[Excerpt]
^^^^^^^^
WUR promotes transparency, collaboration, accessibility, and openness in science. As such, research software (like research data) should be as FAIR and open as possible, in line with the institutional recommendation ‘as open as possible and as closed as necessary’. In addition, some funders (e.g. NWO and ZonMW) require researchers to share software resulting from these projects as openly as possible. Projects funded via other means may not be required to share research software, but WUR encourages all researchers to openly share their research software when appropriate.

How to prepare your research software for publication?

When publishing your research software, make sure to at least add the following:

  1. Make sure that there is a LICENCE.txt or LICENCE.md document in which it is clearly stated what (re)users are allowed to do with the software (i.e. the terms of use). There are multiple open software licences to choose from. For more information on licences, have a look at this knowledge article on choosing a licence for your research software.
  2. Add documentation, a README.txt or README.md, to fully describe and explain your research software. For more information, have a look at this article << article software documentation >>.

How to publish your research software?

The most popular platform for hosting, collaborating, and making software projects publicly available is Git (GitHub and Gitlab). There is a WUR instance for GitLab known as Git@WUR. With Git@WUR, a researcher can execute version control, share code, manage and solve issues for code, document code, and share code privately, WUR-wide, or publicly. Researchers are free to use the web versions of GitLab and GitHub as well, but WUR does not offer repository-, account-, storage-, or access management, or other types of support for those web versions.
^^^^^^^^
[Action item A] Which funders does the excerpt on publishing research software name as requiring researchers to share resulting software as openly as possible?
[Action item B] Write the next part of the excerpt on publishing research software, starting after its final sentence.
The records that come after this excerpt on publishing research software are separate material and not part of it.

[Dataset]
^^^^^^^^
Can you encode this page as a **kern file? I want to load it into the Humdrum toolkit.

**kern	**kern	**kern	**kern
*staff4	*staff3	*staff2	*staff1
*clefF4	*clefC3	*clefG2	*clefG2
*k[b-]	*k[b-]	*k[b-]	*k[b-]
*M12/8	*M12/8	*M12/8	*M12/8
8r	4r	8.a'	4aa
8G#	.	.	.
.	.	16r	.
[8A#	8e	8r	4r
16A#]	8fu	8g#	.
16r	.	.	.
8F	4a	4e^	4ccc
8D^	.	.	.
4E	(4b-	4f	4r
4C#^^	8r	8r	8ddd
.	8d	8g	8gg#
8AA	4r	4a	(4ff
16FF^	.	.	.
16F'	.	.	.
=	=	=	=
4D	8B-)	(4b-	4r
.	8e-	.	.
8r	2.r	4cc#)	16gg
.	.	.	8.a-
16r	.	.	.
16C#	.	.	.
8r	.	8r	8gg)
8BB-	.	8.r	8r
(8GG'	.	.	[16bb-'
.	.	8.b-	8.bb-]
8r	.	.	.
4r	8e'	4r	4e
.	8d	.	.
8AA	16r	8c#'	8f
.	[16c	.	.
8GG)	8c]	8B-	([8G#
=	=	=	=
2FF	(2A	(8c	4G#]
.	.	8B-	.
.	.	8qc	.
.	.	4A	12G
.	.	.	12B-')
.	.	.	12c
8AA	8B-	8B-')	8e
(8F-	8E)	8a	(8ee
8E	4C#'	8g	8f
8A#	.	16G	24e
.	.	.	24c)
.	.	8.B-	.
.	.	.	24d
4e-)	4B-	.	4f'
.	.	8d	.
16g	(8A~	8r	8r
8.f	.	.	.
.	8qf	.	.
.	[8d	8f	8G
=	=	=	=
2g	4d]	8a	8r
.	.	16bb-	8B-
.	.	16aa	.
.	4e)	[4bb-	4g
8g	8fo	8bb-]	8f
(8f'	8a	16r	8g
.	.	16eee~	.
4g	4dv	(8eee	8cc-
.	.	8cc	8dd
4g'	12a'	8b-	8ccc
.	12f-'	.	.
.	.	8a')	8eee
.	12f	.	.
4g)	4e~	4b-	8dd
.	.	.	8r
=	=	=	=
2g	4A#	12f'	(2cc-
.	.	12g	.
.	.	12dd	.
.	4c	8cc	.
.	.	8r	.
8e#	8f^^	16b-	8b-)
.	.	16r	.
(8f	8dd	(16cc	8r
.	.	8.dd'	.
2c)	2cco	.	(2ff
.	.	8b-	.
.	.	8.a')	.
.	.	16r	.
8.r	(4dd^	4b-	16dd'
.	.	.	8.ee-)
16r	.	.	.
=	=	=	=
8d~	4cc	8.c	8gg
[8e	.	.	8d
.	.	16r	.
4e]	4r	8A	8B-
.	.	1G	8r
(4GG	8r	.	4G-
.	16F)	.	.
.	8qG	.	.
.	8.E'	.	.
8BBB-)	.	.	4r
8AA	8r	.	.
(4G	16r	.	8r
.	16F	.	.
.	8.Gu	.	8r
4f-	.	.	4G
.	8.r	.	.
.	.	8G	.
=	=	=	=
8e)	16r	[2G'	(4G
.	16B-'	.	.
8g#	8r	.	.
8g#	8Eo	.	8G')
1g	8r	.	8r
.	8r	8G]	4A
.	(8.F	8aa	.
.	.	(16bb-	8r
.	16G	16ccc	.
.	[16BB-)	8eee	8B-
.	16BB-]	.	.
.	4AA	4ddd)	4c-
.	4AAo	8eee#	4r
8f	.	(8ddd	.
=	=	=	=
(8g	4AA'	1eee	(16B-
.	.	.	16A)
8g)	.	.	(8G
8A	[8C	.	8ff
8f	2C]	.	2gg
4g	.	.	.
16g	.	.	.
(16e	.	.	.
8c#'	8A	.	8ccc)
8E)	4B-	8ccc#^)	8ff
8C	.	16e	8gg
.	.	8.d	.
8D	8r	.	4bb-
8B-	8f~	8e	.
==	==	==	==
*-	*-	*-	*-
^^^^^^^^
[Exercise answer A] NWO and ZonMW.

[Exercise answer B]
It is important to realise that GitHub, GitLab or Git@WUR do not assign persistent identifiers, e.g. a DOI. However, versions of Git repositories can be published in a data repository, as these do assign a persistent identifier. One way to get a DOI is by publishing the main branch from Git into a repository, such as Zenodo (see Referencing and citing content - GitHub Docs) or 4TU (see Software publishing made easier: An integration between 4TU.ResearchData and GitLab – 4TU.ResearchData). Additionally, it is strongly recommended that you register your software for increased visibility and findability.

Through software publishing, other researchers can cite your software in their preferred referencing database (e.g. BibTex or EndNote), just like citing a journal publication. By creating a CITATION.cff file (a Citation File Format) in each of your GitLab or GitHub repositories, others can easily transform or copy-paste the citation information into their manuscript, and/or cite your software correctly. You can create this .cff file with the online tool: cffinit.

Value creation

Whenever research software with potential commercial or utilisation value is created, it should be disclosed by completing a Software Disclosure Form (SDF) and Value Creation Form (VCF). More information can be found in the Guidelines on Value Creation with Software and Data in this knowledge article.